Há humor inteligente e há o Tiago Paiva.

Por João Cardoso, Brand strategist na Erb’s Creative Studio e docente no IPAM Porto e no Grupo Academy

Há humor inteligente,  e há o Tiago Paiva. Normalmente, não na mesma frase.

O processo criativo que leva à criação de conteúdos é isso mesmo: um processo. Nos dias de hoje, no Marketing, negligenciamos esse processo em troca do imediatismo de algo feito, mesmo que nada valha (não estou a dizer que é o caso).

Stuart Kauffman diz que as mudanças ou inovações estão limitadas ao que é imediatamente viável com base no que já existe. O cientista apelida este conceito de “adjacente possível”. No fundo, significa que, em princípio, não podemos imaginar o que não existe. Tem de haver uma sequência de eventos para chegar a algo novo. Ora, na ciência, ou inovação científica, isto não deve ser fácil. No processo criativo, o potencial, já depende do criador, dos seus hábitos de consumo (de conteúdos), da sua imaginação e… cultura. O conteúdo que consumimos dar-nos-á mais pontos para ligar, o que potenciará os adjacentes possíveis. A imaginação é uma ferramenta crucial na análise de cenários e na tomada de decisão. A cultura, é a base que o sustenta.

Alguns dos melhores e maiores criadores de conteúdo são pessoas providas de uma cultura e agilidade mental acima da média. São pessoas de bons costumes e que sabem que uma biblioteca serve para mais do que impressionar os amigos em jantares. Estas pessoas, normalmente, também costumam ser os melhores humoristas.

O humor, apesar dos recentes ataques, é uma ferramenta de mobilidade social amplamente aprovada. Ninguém nos ensinou a rir, mas nós rimos. Recorrendo a uma citação do filósofo alemão Schopenhauer, retirada do livro de Ricardo Araújo Pereira: “A causa do riso é a súbita percepção de uma incongruência entre um conceito e o objeto real”. No fundo, explica porque rimos quando alguém cai. É um acontecimento inesperado, em relação ao ato de andar, que resulta da trapalhice do andante.

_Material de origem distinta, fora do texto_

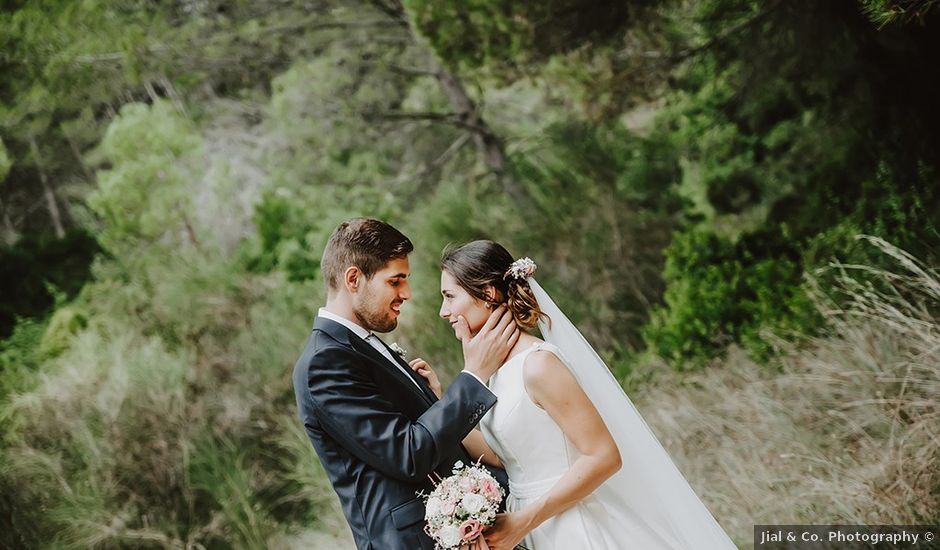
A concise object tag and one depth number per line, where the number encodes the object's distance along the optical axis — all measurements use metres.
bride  2.41
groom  2.21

No recente vídeo do Tiago, ele aparece a ser abordado por uma força de autoridade (fictícia, espero), que lhe pede para sair do veículo e se dobrar na traseira do carro enquanto o algema. Entretanto, o suposto agente dá um passo atrás e tira as calças, enquanto diz: “Já vamos ver o que é que se passa.” Que é como quem diz: estou-me a preparar para um TRD. Ora, se tivesse de imaginar a construção deste guião recorrendo à abordagem de storytelling de Kindra Hall, seria algo como:

Enquadramento: O Tiago compra o carro no stand que está a publicitar e, mais tarde, é mandado parar pela polícia.
Explosão: Toda a cena do polícia e do TRD.

Novo normal: Um stand que oferece viagens e lhe diz que, para além de ir de férias, ainda pode ser… exatamente.

Existe a incongruência de Schopenhauer e, por outro lado, a associação de uma ação a uma expressão tipicamente portuguesa que você conhece e a partir da qual o Bruno Nogueira, o Markl e o Filipe Melo fizeram uma música.

Os filósofos Platão e Hobbes acreditavam que o riso nasce da superioridade sentida em relação a outra pessoa ou situação. A sua abordagem explica porque é que piadas autodepreciativas funcionam bem. Existe um sentimento de superioridade do público em relação ao orador.

O psicólogo Jean Piaget associou o humor à construção de pensamento abstrato. Entendemos o humor quando, ainda crianças, começamos a perceber incongruências lógicas.

Viktor Frankl, em “Em Busca de Sentido”, viu o humor como uma ferramenta de sobrevivência que permite um distanciamento existencial, ajudando-nos a enfrentar um medo extremo.

A filosofia analisa o humor e o riso em termos de significado, ética e a sua relação com a condição humana. Falamos de incongruência, superioridade ou resistência existencial.

A psicologia aborda o humor investigando a sua relação com o desenvolvimento humano, saúde mental, comunicação e bem-estar subjetivo.

A estupidez aborda a falta de capacidade intelectual, de reflexão, autoconhecimento e pensamento crítico. Pode ser caracterizada como ignorância consciente ou fruto de mecanismos psicológicos que bloqueiam o reconhecimento de verdades desconfortáveis.

Deixo-o a si decidir em que campo o vídeo do Tiago se encontra.

E, para prevenir uma eventual onda de críticas, se o Tiago ler até aqui, saiba que estou confortável com o comentário “quer ganhar seguidores à minha custa”. Afinal, não se escrevem artigos para ficarem na gaveta.